This paper explores how property market participants engage in the process of making value judgements. More specifically it investigates how being exposed to a residential property impacts the perception of the probable selling price of an unrelated subsequent property and the influence of decision makers' level of training on these value judgements. Property literature suggests that the use of heuristics (or cognitive short cuts), in particular the effect of anchoring and adjustment, may affect value judgements of a subsequent property. The marketing literature provides evidence of the direction of these adjustments by way of assimilation and contrast effects. The effects of the amount of market knowledge and experience have also been shown to affect the use of heuristics but the level of training has not previously been isolated. This paper consists of an experiment comprising 225 Undergraduate Property students from the University of Auckland, New Zealand.

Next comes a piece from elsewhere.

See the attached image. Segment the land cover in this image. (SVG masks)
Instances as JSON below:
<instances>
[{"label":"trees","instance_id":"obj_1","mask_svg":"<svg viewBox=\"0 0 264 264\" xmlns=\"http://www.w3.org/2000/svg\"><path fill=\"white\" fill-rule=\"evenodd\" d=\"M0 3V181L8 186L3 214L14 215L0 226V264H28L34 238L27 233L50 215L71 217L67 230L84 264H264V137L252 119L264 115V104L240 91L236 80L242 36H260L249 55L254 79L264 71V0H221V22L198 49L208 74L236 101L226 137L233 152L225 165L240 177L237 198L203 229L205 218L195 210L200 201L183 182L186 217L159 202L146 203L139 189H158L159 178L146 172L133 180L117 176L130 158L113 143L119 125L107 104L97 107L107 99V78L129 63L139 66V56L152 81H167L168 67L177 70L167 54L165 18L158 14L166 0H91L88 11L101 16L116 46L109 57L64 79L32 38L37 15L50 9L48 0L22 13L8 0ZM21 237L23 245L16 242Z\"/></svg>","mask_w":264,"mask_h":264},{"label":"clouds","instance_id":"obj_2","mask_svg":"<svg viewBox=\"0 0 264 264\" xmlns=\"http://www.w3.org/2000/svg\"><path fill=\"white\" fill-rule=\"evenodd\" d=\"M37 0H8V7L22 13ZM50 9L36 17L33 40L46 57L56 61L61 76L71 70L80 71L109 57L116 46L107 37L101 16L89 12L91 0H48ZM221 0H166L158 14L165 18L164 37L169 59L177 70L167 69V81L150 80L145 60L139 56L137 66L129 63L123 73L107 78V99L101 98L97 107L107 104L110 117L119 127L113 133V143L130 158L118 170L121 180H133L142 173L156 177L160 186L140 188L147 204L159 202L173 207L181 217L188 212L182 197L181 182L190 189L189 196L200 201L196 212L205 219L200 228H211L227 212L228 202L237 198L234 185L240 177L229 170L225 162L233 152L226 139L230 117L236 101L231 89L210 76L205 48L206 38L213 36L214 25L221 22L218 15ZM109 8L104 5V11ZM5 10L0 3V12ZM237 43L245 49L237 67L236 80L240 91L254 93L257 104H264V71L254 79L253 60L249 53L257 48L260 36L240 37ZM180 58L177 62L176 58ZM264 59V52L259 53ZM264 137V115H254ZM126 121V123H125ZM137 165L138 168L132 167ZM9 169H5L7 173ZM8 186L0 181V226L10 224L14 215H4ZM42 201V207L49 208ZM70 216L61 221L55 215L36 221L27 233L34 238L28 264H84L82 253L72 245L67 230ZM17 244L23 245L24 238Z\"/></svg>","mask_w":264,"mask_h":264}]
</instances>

The results indicate that the context and the use of heuristics do affect value judgements. More specifically they suggest that contrast or assimilation effects may result depending on the level of prior training of the decision maker, the comparability of the properties being examined and the level of uncertainty surrounding the estimation of the perceived sales price.

Notes

1. While few papers have explicitly explored the link between the context effects discussed in the marketing literature and the framing effects discussed in property literature, both streams of research link back to the work conducted by Tversky and Kahneman (Citation1974).

2. This has also been termed as a judgement contrast (Schwartz & Bless, Citation1992).

3. Where the moderator variable (in this instance level of training) is a qualitative variable that affects the direction and/or strength of the relationship between the contextual prime and the dependent variable (most probable sale price (Baron & Kenny, Citation1986).

4. Sample sizes for some of the detailed models are slightly smaller due to the subjects' non‐response on some variables.

5. The scale used in this research was a slight adaptation of the scale developed by Swinyard (Citation1993). The key difference being an adaptation of Swinyard's seven‐point semantic differential scale to a 10‐point scale. The reason for the adaptation to a 10‐point scale was to retain consistency in scaling with other questions included in the experiment.

6. This approach uses t‐tests to perform all pairwise comparisons between group means.

7. Swinyard (Citation1993) reported a similar alpha of 0.82 in his experiment.

8. The assumptions of these t‐tests were checked and found to be met.